What needs to be done
Write out each record below, word for word.

[Source records]
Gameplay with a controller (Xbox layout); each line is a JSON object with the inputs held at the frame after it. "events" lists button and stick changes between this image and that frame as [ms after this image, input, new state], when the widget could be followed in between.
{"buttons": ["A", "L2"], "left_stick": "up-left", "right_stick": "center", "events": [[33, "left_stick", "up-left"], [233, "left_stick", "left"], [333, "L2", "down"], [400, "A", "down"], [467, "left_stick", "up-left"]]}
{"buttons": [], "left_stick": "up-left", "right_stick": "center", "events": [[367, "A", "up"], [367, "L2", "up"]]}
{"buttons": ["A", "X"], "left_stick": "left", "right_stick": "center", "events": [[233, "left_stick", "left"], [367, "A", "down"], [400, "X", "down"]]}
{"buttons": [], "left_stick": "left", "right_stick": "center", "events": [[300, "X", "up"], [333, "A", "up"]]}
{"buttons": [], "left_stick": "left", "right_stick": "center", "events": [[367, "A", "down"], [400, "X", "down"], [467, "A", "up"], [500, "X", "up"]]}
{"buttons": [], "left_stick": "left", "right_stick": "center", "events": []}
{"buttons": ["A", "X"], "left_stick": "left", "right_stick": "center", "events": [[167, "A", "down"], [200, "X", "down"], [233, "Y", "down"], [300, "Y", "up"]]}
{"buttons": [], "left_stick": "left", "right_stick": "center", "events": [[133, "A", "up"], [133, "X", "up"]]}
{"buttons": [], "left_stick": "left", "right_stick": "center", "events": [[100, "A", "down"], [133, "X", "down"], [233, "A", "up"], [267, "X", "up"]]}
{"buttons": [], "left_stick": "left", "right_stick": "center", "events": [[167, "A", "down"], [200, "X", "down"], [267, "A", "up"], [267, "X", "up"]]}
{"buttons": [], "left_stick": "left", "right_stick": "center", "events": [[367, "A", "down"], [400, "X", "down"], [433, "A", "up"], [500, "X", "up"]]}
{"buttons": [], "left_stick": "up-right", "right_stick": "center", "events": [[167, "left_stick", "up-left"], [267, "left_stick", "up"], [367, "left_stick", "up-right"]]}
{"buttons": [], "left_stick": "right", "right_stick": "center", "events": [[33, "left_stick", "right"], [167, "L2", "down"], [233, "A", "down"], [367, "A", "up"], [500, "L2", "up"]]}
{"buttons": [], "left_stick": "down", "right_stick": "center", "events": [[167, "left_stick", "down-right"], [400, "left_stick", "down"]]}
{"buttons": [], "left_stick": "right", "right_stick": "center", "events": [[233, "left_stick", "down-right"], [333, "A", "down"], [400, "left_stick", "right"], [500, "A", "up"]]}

Response to the task
Gameplay with a controller (Xbox layout); each line is a JSON object with the inputs held at the frame after it. "events" lists button and stick changes between this image and that frame as [ms after this image, input, new state], when the widget could be followed in between.
{"buttons": ["A", "L2"], "left_stick": "up-left", "right_stick": "center", "events": [[33, "left_stick", "up-left"], [233, "left_stick", "left"], [333, "L2", "down"], [400, "A", "down"], [467, "left_stick", "up-left"]]}
{"buttons": [], "left_stick": "up-left", "right_stick": "center", "events": [[367, "A", "up"], [367, "L2", "up"]]}
{"buttons": ["A", "X"], "left_stick": "left", "right_stick": "center", "events": [[233, "left_stick", "left"], [367, "A", "down"], [400, "X", "down"]]}
{"buttons": [], "left_stick": "left", "right_stick": "center", "events": [[300, "X", "up"], [333, "A", "up"]]}
{"buttons": [], "left_stick": "left", "right_stick": "center", "events": [[367, "A", "down"], [400, "X", "down"], [467, "A", "up"], [500, "X", "up"]]}
{"buttons": [], "left_stick": "left", "right_stick": "center", "events": []}
{"buttons": ["A", "X"], "left_stick": "left", "right_stick": "center", "events": [[167, "A", "down"], [200, "X", "down"], [233, "Y", "down"], [300, "Y", "up"]]}
{"buttons": [], "left_stick": "left", "right_stick": "center", "events": [[133, "A", "up"], [133, "X", "up"]]}
{"buttons": [], "left_stick": "left", "right_stick": "center", "events": [[100, "A", "down"], [133, "X", "down"], [233, "A", "up"], [267, "X", "up"]]}
{"buttons": [], "left_stick": "left", "right_stick": "center", "events": [[167, "A", "down"], [200, "X", "down"], [267, "A", "up"], [267, "X", "up"]]}
{"buttons": [], "left_stick": "left", "right_stick": "center", "events": [[367, "A", "down"], [400, "X", "down"], [433, "A", "up"], [500, "X", "up"]]}
{"buttons": [], "left_stick": "up-right", "right_stick": "center", "events": [[167, "left_stick", "up-left"], [267, "left_stick", "up"], [367, "left_stick", "up-right"]]}
{"buttons": [], "left_stick": "right", "right_stick": "center", "events": [[33, "left_stick", "right"], [167, "L2", "down"], [233, "A", "down"], [367, "A", "up"], [500, "L2", "up"]]}
{"buttons": [], "left_stick": "down", "right_stick": "center", "events": [[167, "left_stick", "down-right"], [400, "left_stick", "down"]]}
{"buttons": [], "left_stick": "right", "right_stick": "center", "events": [[233, "left_stick", "down-right"], [333, "A", "down"], [400, "left_stick", "right"], [500, "A", "up"]]}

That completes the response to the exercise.